What most "good journalists" point out, is the period of the bubble. This
period was powered by the wealthy wall street. Confused? Well, it is
confusing. The bubble period was 2001-07, in which Dubai thrived -- build 4
man made islands, the tallest tower, the biggest mall, the costliest race
track, etc -- to the point we know it today- a well built city. But what most
don't see, is that period before the bubble and that after the bubble. We know
the fact that Dubai served the rich in ways we can't imagine, but it was also
Dubai's leaders vision, to catch the bubble and make use of it. Without the
bubble, Dubai would be just another city. But this vision also include an
overlook state: to stay close to it's core culture.
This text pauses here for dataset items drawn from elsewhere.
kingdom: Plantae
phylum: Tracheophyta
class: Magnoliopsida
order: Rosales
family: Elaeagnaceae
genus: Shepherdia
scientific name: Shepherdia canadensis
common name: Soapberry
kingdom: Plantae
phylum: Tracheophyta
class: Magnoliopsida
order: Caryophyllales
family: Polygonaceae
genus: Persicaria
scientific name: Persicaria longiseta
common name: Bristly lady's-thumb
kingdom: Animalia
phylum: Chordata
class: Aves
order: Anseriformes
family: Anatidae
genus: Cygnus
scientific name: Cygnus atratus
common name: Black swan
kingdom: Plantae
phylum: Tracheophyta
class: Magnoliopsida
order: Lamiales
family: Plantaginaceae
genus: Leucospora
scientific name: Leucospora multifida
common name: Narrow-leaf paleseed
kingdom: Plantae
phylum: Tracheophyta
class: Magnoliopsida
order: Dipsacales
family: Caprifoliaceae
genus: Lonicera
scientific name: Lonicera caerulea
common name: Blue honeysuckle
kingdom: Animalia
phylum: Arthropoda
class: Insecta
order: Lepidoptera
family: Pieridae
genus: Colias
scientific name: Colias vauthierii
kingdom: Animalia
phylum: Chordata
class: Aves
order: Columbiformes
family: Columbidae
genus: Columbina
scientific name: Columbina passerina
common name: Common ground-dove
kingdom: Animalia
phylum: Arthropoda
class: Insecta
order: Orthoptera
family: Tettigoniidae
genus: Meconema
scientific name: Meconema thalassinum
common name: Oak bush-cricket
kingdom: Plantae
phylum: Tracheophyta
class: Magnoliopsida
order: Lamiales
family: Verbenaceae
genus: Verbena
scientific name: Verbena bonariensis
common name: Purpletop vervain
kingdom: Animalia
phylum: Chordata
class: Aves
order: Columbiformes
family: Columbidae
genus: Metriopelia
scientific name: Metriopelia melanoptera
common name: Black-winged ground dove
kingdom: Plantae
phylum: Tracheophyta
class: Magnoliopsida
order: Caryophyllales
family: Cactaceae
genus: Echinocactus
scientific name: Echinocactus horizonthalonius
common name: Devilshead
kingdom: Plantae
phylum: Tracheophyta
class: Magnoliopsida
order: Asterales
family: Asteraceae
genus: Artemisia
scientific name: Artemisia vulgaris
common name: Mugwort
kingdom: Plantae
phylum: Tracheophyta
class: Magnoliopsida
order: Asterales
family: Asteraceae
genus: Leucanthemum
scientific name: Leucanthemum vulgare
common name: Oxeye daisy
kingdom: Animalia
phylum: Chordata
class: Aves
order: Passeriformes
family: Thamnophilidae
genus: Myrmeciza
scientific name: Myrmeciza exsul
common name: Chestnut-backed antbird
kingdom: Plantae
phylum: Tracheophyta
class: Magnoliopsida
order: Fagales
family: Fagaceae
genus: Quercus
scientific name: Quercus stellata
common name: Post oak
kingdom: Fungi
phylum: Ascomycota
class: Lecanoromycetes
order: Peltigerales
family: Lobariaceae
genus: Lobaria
If you go out in Dubai, the cultural difference is noticeable. You won't see
any racism, indifference, etc though. People living together. What was created
from this, a modern time marvel. You won't understand these lines, until you
have lived in Dubai. It is what a modern city should be like. And now, with
all the bubble gone, sure the real estate won't be like before, bu the bubble
left behind a glorious beauty. And it now cultivates other industries, apart
from just real estate and (ofcourse) its core oil. Dubai is now, the best city
in the Middle East/ North Africa/ Sub Continent/ Most of Asia.

So yes, Dubai is great, in its own way.